As sabotagens, doenças fingidas, corpo mole para o trabalho, incêndio 
nas plantações eram constantes no cotidiano do sistema escravista. A solução 
encontrada para amenizar essa situação e, assim, no caso das fazendas, melhorar 
a qualidade e a quantidade da produção foi a implantação de incentivos. Nos 
engenhos, além da distribuição de presentes, havia o sistema de quota: “[...] 
os escravos, ao menos teoricamente, ao completar a quota estavam livres para 
fazerem o que quisessem” (SCHWARTZ, 2001, p. 103). É importante lembrar 
que essas “brechas” não eliminam o caráter violento e opressor da escravidão, o 
sistema escravista continuava sendo sinônimo de açoites onde os castigos, fossem 
físicos ou morais, estavam sempre presentes. E, mesmo com a lei de 1886, que 
proibia a prática de açoites, esse castigo continuou recorrente.
Para diminuir os gastos com a dieta dos escravos ou prendê-los à fazenda pelo 
amor à propriedade (SCHWARTZ, 2001), o senhor cedia pequenas áreas para 
que eles plantassem. O cultivo era realizado aos domingos e feriados religiosos. 

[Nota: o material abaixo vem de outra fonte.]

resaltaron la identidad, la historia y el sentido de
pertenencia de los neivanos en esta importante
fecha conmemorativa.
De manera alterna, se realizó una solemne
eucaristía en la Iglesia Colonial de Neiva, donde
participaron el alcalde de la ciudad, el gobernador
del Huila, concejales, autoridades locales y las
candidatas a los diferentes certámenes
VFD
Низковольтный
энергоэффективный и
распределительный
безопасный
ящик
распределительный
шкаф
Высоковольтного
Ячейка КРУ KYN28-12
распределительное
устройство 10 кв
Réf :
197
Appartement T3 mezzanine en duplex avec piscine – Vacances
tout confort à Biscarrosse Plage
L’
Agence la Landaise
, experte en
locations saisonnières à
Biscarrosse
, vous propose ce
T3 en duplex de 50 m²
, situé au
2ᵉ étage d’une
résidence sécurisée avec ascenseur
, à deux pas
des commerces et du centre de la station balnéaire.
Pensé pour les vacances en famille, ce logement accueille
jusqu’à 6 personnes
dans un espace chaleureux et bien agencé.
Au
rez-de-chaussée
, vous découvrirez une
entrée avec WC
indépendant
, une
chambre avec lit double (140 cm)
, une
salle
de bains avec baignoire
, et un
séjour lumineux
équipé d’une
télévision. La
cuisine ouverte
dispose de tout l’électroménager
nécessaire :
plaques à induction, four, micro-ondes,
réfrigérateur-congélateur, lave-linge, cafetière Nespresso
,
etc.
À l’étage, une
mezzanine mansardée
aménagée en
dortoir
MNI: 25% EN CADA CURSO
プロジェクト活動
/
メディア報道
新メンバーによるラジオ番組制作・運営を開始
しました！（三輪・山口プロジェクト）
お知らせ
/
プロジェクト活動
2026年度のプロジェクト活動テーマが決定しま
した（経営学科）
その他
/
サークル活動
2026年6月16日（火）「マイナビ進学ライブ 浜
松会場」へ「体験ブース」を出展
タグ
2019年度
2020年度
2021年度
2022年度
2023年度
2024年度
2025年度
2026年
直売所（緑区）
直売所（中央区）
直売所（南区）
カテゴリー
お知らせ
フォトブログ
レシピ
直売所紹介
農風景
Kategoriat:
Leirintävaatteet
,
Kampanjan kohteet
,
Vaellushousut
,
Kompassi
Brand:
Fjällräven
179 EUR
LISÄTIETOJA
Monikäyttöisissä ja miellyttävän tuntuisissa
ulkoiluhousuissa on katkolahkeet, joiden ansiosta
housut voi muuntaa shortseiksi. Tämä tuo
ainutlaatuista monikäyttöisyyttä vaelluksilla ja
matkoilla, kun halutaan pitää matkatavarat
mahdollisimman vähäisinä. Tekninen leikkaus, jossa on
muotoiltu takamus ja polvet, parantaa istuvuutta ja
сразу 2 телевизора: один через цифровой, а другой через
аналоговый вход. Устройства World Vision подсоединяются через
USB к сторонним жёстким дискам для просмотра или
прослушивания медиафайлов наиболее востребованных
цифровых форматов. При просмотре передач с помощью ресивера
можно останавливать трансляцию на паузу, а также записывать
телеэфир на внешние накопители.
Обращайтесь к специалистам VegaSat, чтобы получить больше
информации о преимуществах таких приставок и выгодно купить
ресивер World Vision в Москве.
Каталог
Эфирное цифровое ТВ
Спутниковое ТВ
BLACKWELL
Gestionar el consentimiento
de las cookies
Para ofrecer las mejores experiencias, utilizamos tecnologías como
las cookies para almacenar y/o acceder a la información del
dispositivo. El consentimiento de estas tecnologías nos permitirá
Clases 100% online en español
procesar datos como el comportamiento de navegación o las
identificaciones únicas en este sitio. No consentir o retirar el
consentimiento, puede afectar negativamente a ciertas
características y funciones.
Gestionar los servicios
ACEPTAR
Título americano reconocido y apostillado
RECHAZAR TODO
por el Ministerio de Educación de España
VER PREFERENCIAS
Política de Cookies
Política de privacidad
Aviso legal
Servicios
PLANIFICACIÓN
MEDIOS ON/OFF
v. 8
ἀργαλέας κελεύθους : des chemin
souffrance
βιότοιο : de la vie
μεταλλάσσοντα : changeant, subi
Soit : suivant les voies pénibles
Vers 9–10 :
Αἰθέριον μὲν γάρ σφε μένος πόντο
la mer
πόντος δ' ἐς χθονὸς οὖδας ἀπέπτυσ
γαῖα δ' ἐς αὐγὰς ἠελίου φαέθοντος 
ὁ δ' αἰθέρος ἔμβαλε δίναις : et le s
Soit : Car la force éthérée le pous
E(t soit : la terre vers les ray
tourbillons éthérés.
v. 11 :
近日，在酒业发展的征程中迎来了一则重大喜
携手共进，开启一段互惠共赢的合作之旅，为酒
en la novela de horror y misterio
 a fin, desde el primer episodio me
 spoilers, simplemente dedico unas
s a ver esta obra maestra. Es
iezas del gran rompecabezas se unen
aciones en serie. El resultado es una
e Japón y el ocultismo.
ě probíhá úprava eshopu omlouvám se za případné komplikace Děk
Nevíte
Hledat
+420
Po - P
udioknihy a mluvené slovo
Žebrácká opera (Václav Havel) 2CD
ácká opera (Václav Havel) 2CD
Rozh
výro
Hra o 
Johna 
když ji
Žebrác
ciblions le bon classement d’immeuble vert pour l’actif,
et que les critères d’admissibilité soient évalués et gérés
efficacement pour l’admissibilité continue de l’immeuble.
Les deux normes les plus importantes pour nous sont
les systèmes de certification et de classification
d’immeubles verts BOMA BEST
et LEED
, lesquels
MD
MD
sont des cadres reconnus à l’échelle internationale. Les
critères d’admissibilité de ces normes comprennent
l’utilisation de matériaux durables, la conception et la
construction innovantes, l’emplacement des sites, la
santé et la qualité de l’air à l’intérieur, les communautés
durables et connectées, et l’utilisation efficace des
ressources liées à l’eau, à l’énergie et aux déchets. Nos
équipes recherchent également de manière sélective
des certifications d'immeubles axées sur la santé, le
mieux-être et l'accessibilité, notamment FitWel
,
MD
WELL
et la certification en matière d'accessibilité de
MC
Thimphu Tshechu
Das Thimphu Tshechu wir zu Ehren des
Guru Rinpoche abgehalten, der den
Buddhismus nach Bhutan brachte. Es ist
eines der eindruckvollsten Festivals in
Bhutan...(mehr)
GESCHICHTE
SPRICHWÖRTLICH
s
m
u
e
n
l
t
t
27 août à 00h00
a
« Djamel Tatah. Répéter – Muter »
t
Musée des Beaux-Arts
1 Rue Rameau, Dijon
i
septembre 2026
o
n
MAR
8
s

A horta destinada para o cultivo do escravo, em diversas regiões do Brasil, 
significava muito mais do que complemento na alimentação; era a possibilidade 
de vender o excedente. O resultado dessa venda poderia ser usado na compra 
de mercadoria nas cidades ou guardado para a compra de sua alforria.
Para o escravo, essa “brecha camponesa” poderia significar uma abertura no 
sistema escravista vigente, uma forma de melhorar sua vida. Para os senhores, 
além de diminuição de gastos com a alimentação, a doação de pequenas áreas 
ligava o cativo à terra. “Um manual de agricultores de 1847 era favorável à 
doação de hortas aos escravos. “Isso os liga à terra pelo amor à propriedade. O 
escravo que é proprietário não foge nem provoca desordem” (WERNECK apud 
SCHWARTZ, 2001, p. 100). Apesar de o sistema funcionar com esse certo grau 
51A posse da terra, poderes e exclusões
de autonomia para os escravos e do acúmulo de pecúlio ter sido recorrente, isso 
só será legalizado a partir da Lei do Ventre Livre em 1871.